Threat Controllability

Based on most theories of the ways a persuasive fear appeal operates is that it’s not the fear itself that motivates, rather it is the perceived reduction in fear that is reinforcing. If a threat is not controllable, and exists whether we protect ourselves or not, then it is more likely to lead to the demotivating feeling of dread, not fear. The juror who feels that hospital accidents happen all the time and there is not much that any of us can do about it is likely to put the case in the “stuff happens,” frame of meaning, and to be more sad than angry over the result. As Meczkowski and Dillard note,”If fear was too intense or the message did not provide a means of reducing it, then message recipients were likely to engage in some form of defensive posturing.” The meta-analysis of studies also showed that the effectiveness of fear appeals is greater when the message includes statements about the efficient control of that threat. To emphasize control, persuaders have long-known that a positive frame (“Stopping smoking now can extend your life”) is likely to be more effective than a negative frame (“Your smoking is going to kill you”).

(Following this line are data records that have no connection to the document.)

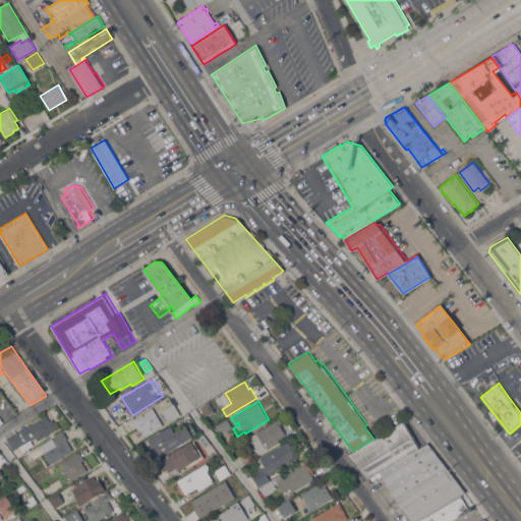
[(212,412),(206,416),(200,407),(208,404),(212,412)]
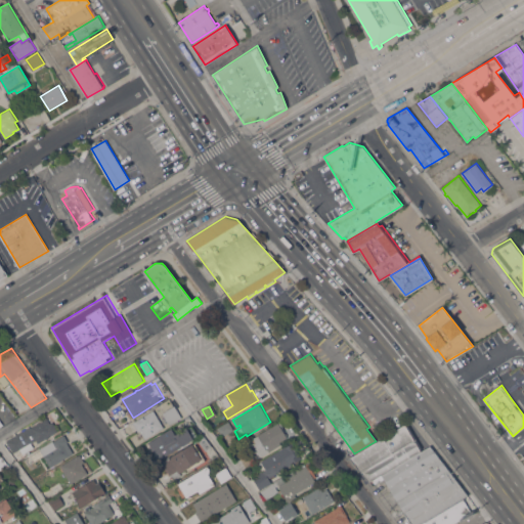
[(181,420),(170,426),(163,413),(174,407),(181,420)]
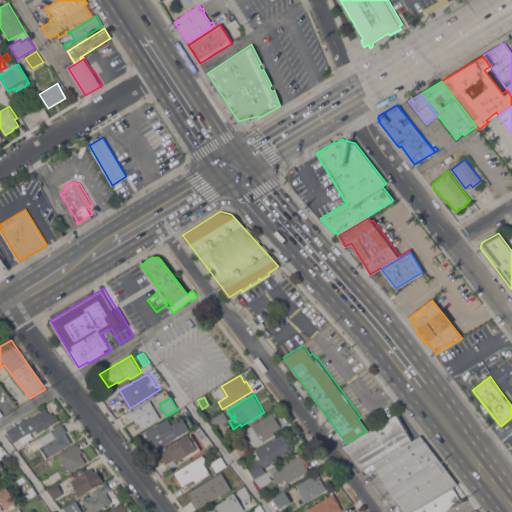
[(151,399),(161,417),(142,429),(141,427),(140,428),(136,422),(135,422),(133,418),(132,418),(130,414),(130,413),(129,412),(151,399)]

Like all strategies that seek to harness human motivation, a fear appeal is not a simple tactic with push-button results. There are also individual differences, with some people being much more susceptible to a fear appeal. Overall, it is likely that thinking in terms of alleviating general threats has helped the plaintiff’s bar in litigation because it has encouraged advocates to think beyond the evidence to the ways that a given story might matter to the jurors personally. But it isn’t automatic, and it isn’t a substitute for a close analysis of your case and your audience. 


Other Posts on Fear: 


Feinberg, M., & Willer, R. (2011). Apocalypse soon? Dire messages reduce belief in global warming by contradicting just-world beliefs. Psychological science, 22(1), 34-38.

Meczkowski, E. J., & Dillard, J. P. (2017). Fear Appeals in Strategic Communication. The International Encyclopedia of Media Effects.

Tannenbaum, M. B., Hepler, J., Zimmerman, R. S., Saul, L., Jacobs, S., Wilson, K., & Albarracín, D. (2015). Appealing to fear: A meta-analysis of fear appeal effectiveness and theories. Psychological Bulletin, Vol 141(6), Nov 2015, 1178-1204.